Stored data
--------------------------------

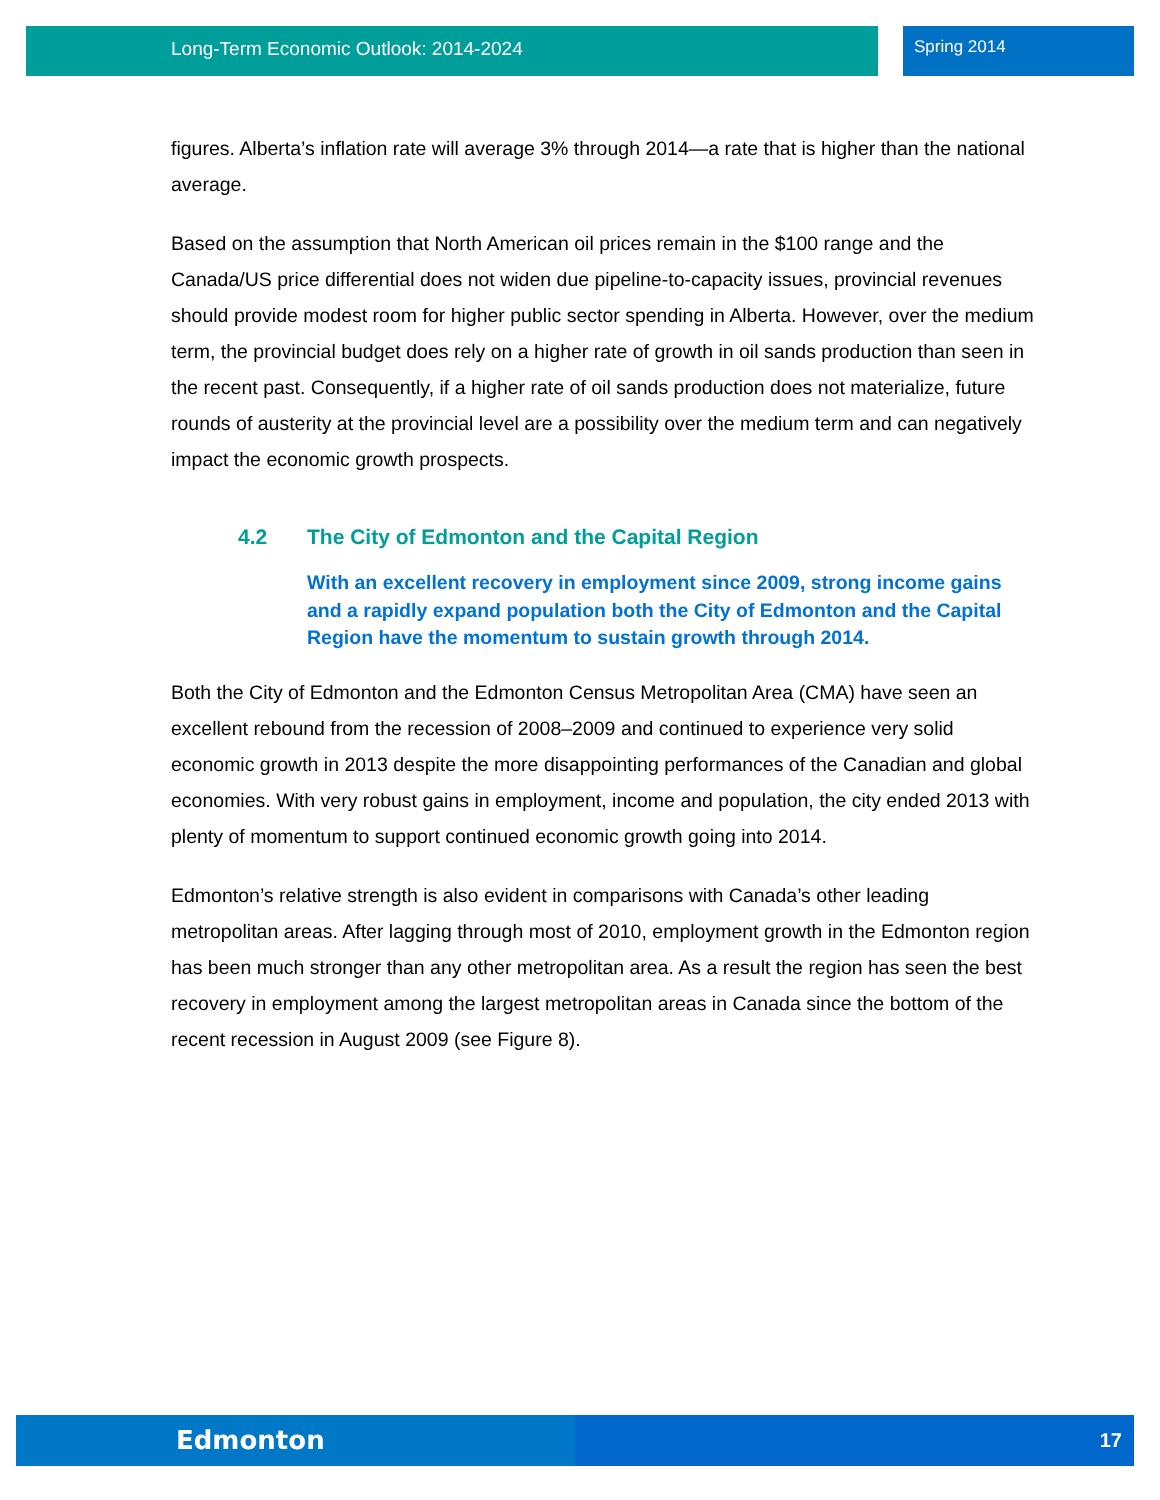Long-Term Economic Outlook: 2014-2024 Spring 2014
figures. Alberta’s inflation rate will average 3% through 2014—a rate that is higher than the national average.
Based on the assumption that North American oil prices remain in the $100 range and the Canada/US price differential does not widen due pipeline-to-capacity issues, provincial revenues should provide modest room for higher public sector spending in Alberta. However, over the medium term, the provincial budget does rely on a higher rate of growth in oil sands production than seen in the recent past. Consequently, if a higher rate of oil sands production does not materialize, future rounds of austerity at the provincial level are a possibility over the medium term and can negatively impact the economic growth prospects.
4.2 The City of Edmonton and the Capital Region
With an excellent recovery in employment since 2009, strong income gains and a rapidly expand population both the City of Edmonton and the Capital Region have the momentum to sustain growth through 2014.
Both the City of Edmonton and the Edmonton Census Metropolitan Area (CMA) have seen an excellent rebound from the recession of 2008–2009 and continued to experience very solid economic growth in 2013 despite the more disappointing performances of the Canadian and global economies. With very robust gains in employment, income and population, the city ended 2013 with plenty of momentum to support continued economic growth going into 2014.
Edmonton’s relative strength is also evident in comparisons with Canada’s other leading metropolitan areas. After lagging through most of 2010, employment growth in the Edmonton region has been much stronger than any other metropolitan area. As a result the region has seen the best recovery in employment among the largest metropolitan areas in Canada since the bottom of the recent recession in August 2009 (see Figure 8).
Edmonton 17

--------------------------------

TASK DESCRIPTION:
Give all the entries again exactly, dropping each picture.

TASK SOLUTION:
Long-Term Economic Outlook: 2014-2024 Spring 2014
figures. Alberta’s inflation rate will average 3% through 2014—a rate that is higher than the national average.
Based on the assumption that North American oil prices remain in the $100 range and the Canada/US price differential does not widen due pipeline-to-capacity issues, provincial revenues should provide modest room for higher public sector spending in Alberta. However, over the medium term, the provincial budget does rely on a higher rate of growth in oil sands production than seen in the recent past. Consequently, if a higher rate of oil sands production does not materialize, future rounds of austerity at the provincial level are a possibility over the medium term and can negatively impact the economic growth prospects.
4.2 The City of Edmonton and the Capital Region
With an excellent recovery in employment since 2009, strong income gains and a rapidly expand population both the City of Edmonton and the Capital Region have the momentum to sustain growth through 2014.
Both the City of Edmonton and the Edmonton Census Metropolitan Area (CMA) have seen an excellent rebound from the recession of 2008–2009 and continued to experience very solid economic growth in 2013 despite the more disappointing performances of the Canadian and global economies. With very robust gains in employment, income and population, the city ended 2013 with plenty of momentum to support continued economic growth going into 2014.
Edmonton’s relative strength is also evident in comparisons with Canada’s other leading metropolitan areas. After lagging through most of 2010, employment growth in the Edmonton region has been much stronger than any other metropolitan area. As a result the region has seen the best recovery in employment among the largest metropolitan areas in Canada since the bottom of the recent recession in August 2009 (see Figure 8).
Edmonton 17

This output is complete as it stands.